Emily shared her goals in the safest place, her journal:

“Physicians have hitherto been men, who felt no special interest in the matter, the female side,” she continued. “I have already planned a series of experiments with regard to it, some day I will carry them out.” Where Elizabeth imagined a distant future of female achievement, Emily focused on the flawed present and what she could do to help women through the perils of pregnancy and childbirth.
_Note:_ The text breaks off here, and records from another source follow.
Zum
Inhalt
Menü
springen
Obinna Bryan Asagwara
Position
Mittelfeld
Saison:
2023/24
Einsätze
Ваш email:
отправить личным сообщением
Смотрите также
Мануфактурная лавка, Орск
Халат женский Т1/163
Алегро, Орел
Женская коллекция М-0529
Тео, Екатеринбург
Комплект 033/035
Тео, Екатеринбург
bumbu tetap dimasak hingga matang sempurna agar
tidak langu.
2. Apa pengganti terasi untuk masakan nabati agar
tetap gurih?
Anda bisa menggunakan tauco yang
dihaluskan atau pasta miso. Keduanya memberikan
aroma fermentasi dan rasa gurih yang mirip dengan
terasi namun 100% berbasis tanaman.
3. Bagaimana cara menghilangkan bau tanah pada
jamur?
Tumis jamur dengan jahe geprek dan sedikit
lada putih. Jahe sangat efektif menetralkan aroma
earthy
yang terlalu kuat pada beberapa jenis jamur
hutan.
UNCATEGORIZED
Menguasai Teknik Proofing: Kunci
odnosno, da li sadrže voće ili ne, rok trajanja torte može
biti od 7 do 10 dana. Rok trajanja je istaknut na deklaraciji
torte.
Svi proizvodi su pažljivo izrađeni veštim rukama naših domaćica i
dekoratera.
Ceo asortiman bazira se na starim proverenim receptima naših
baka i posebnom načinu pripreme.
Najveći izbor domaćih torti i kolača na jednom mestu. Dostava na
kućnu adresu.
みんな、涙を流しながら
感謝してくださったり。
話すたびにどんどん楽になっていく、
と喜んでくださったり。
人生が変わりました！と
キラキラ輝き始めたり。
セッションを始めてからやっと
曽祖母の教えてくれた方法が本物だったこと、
She confined these thoughts to her journal, however, and kept them out of her letters to Elizabeth”(156).

In 2017, when Nimura submitted her book proposal for The Doctors Blackwell, it “was the summer of the ‘nasty woman’,” explains Louisa Ermelino in her column Open Book, and like many others, “…Nimura, too, thought it was a good time for a story about complicated women”(29).

Because complicated women are often nasty women, and nasty women get things done.
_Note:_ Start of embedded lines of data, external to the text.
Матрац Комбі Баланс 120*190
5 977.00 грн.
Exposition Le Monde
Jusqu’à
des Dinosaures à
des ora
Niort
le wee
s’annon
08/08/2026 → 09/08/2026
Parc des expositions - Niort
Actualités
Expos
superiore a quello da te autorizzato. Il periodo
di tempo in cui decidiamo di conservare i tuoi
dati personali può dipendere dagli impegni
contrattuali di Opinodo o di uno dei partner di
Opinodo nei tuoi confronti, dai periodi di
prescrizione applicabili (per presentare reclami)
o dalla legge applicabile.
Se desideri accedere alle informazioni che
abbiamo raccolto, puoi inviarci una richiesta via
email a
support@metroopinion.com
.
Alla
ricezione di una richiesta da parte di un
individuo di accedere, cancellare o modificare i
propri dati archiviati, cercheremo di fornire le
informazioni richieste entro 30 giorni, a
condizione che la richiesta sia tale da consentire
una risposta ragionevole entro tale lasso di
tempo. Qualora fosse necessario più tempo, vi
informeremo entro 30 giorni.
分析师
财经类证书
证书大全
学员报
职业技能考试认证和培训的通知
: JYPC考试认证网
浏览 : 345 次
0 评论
The Doctors Blackwell established a dispensary, the New York Dispensary for Poor Women and Children, then-turned hospital, the New York Infirmary for Indigent Women and Children, then-turned medical college, “a hospital, where female students could learn without restriction,”(197) which is now the New York Presbyterian Lower Manhattan Hospital.

The Doctors Blackwell got things done, and this doesn’t even include what Elizabeth accomplished abroad!

There is SO much to this story. It is not one to be missed.

By not polishing ‘off the rough edges,’ Nimura exposes the complexities of the human experience. As readers, we are reminded that often the human beings who do amazing things and accomplish some of the greatest feats, are not perfect. Actually, imperfection may be a bit of their secret sauce!

Doctors Elizabeth and Emily Blackwell are #nastywomen of STEM.

© Maria Dintino 2021

Works Cited

Ermelino, Louisa. “Doctor Woman Sister Rebel.” Column: Open Book: Publishers Weekly, 24 August 2020. pp 28-29.

Nimura, Janice P. The Doctors Blackwell. New York: W.W. Norton & Company, Inc., 2021.

Urban, Misty. “Trailblazing, Warts and All.” [Q & A] PW Talks with Janice P. Nimura: Publishers Weekly, 11 Sept. 2020.